> **Required tasks**:
a - In the GitHub issue about the fork vs spawn error on macOS, what does the poster blame for the AttributeError, and what change fixes it? Answer in one to three sentences.
b - Can you carry the GitHub issue about the macOS fork vs spawn error further, picking up right after its final line?

Project-MONAI / tutorials

MONAI Tutorials
https://monai.io/started.html
Apache License 2.0
1.76k stars 665 forks source link

fork vs spawn on MacOS Python 3.9 error #625

Open sporring opened 2 years ago

sporring commented 2 years ago

Hi all,

I'm running macos conda-forge on the M1 architecture and testing the mednist_tutorial.ipynb and other jupyter notebooks. I get the following error

  File "/opt/homebrew/Caskroom/miniforge/base/envs/pytorch_env/lib/python3.9/multiprocessing/spawn.py", line 116, in spawn_main
    exitcode = _main(fd, parent_sentinel)
  File "/opt/homebrew/Caskroom/miniforge/base/envs/pytorch_env/lib/python3.9/multiprocessing/spawn.py", line 126, in _main
    self = reduction.pickle.load(from_parent)
AttributeError: Can't get attribute 'MedNISTDataset' on <module '__main__' (built-in)>

This seems to be caused by spawn which apparently became default by Python 3.8 and later. It is fixed by adding the argument multiprocessing_context="fork" to calls of torch.utils.data.DataLoader, however, I suggest that a deeper fixed is made for non-experts.

Steps to reproduce the behavior On MacOS/python-forge

  1. jupyter lab mednist_tutorial.ipynb
  2. press the clear kernel and run all button

Expected behavior A demo network should be set up and trained

Environment

% python --version
Python 3.9.10
% python -c 'import monai; monai.config.print_debug_info()'

================================
Printing MONAI config...

> **Data extract**:
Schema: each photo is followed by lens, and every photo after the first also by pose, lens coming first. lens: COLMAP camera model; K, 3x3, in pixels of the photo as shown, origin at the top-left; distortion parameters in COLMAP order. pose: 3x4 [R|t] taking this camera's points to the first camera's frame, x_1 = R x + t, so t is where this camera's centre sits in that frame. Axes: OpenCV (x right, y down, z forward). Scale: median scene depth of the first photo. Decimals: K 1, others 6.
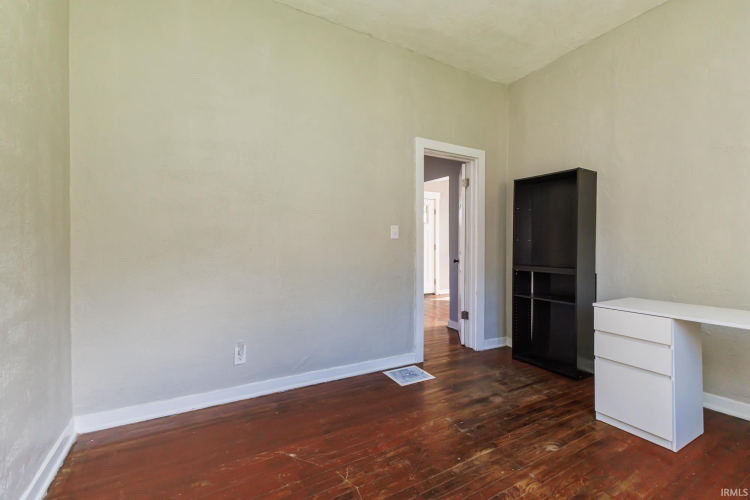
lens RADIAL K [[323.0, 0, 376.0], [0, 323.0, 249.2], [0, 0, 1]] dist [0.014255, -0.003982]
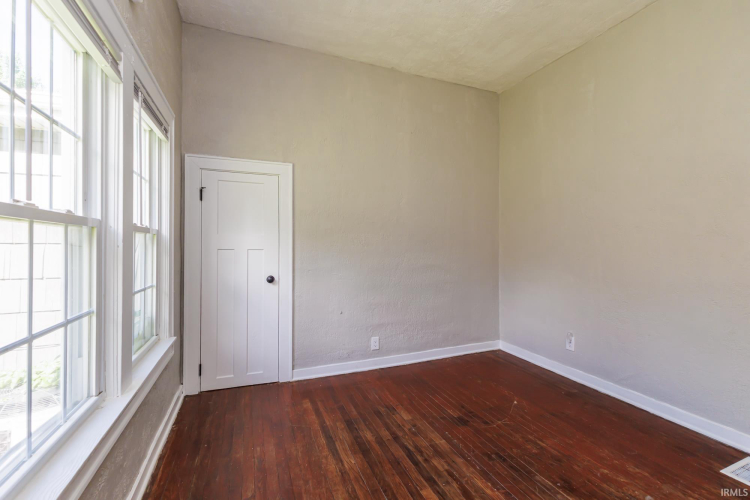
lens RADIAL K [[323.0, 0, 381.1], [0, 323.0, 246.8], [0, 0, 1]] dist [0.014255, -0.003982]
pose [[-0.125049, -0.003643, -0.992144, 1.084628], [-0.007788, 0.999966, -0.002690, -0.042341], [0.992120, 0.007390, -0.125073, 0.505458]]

> **Answers for the tasks**:
a - The poster attributes the error to spawn, which apparently became the default in Python 3.8 and later. Adding the argument multiprocessing_context="fork" to calls of torch.utils.data.DataLoader fixes it.

b -
================================
MONAI version: 0.9.dev2210
Numpy version: 1.22.3
Pytorch version: 1.10.2
MONAI flags: HAS_EXT = False, USE_COMPILED = False
MONAI rev id: 1a660e6a7a50e985af5ff76b559baab44175438c
MONAI __file__: /opt/homebrew/Caskroom/miniforge/base/envs/pytorch_env/lib/python3.9/site-packages/monai/__init__.py

Optional dependencies:
Pytorch Ignite version: NOT INSTALLED or UNKNOWN VERSION.
Nibabel version: NOT INSTALLED or UNKNOWN VERSION.
scikit-image version: NOT INSTALLED or UNKNOWN VERSION.
Pillow version: 9.0.1
Tensorboard version: 2.8.0
gdown version: NOT INSTALLED or UNKNOWN VERSION.
TorchVision version: NOT INSTALLED or UNKNOWN VERSION.
tqdm version: 4.63.0
lmdb version: NOT INSTALLED or UNKNOWN VERSION.
psutil version: NOT INSTALLED or UNKNOWN VERSION.
pandas version: NOT INSTALLED or UNKNOWN VERSION.
einops version: 0.4.1
transformers version: NOT INSTALLED or UNKNOWN VERSION.
mlflow version: NOT INSTALLED or UNKNOWN VERSION.

For details about installing the optional dependencies, please visit:
    https://docs.monai.io/en/latest/installation.html#installing-the-recommended-dependencies

================================
Printing system config...
================================
`psutil` required for `print_system_info`

================================
Printing GPU config...
================================
Num GPUs: 0
Has CUDA: False
cuDNN enabled: False

Thank you for a nice package, Jon

Nic-Ma commented 2 years ago

Hi @sporring ,

Thanks for the investigation and suggestion. @yiheng-wang-nv @wyli I think maybe we can add the argument multiprocessing_context="fork" of torch.utils.data.DataLoader in some example or tutorial to mark the use case? What do you think?

Thanks in advance.

wyli commented 2 years ago

I don't think we'll change the core codebase default value, so I'm converting this to a feature request to the tutorials...

Johnz86 commented 2 years ago

I am beginner. I have the same problem. I tried today to do this:

train_ds = MedNISTDataset(train_x, train_y, train_transforms)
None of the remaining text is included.